• **Dane wejściowe**:
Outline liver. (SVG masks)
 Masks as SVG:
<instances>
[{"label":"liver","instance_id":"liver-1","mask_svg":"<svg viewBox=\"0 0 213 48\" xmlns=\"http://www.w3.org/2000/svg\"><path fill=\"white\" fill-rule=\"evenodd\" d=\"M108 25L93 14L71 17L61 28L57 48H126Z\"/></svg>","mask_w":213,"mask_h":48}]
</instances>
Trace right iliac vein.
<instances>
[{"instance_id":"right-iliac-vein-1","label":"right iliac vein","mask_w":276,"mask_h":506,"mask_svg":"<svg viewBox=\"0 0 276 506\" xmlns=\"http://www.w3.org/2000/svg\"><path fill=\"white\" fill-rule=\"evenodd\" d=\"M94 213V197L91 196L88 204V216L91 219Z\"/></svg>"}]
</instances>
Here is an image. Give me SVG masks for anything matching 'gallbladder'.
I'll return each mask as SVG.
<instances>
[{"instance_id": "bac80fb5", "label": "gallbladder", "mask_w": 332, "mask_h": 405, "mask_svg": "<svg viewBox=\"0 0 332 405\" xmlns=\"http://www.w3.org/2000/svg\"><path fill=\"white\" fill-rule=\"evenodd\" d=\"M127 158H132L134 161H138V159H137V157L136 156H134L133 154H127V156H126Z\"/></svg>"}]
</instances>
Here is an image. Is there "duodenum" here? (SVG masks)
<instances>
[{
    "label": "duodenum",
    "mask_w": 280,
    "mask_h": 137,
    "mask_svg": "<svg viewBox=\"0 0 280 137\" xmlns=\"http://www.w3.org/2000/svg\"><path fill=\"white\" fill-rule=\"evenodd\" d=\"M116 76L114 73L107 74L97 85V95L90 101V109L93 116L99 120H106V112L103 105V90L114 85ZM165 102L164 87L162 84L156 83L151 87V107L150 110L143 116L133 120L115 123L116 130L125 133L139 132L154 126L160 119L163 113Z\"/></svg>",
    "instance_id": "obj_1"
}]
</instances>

• **Cel zadania**: Policz, w ilu wierszach powyższych wpisów występuje słowo „right”. Podaj wyłącznie liczbę.

• **Odpowiedź**: 2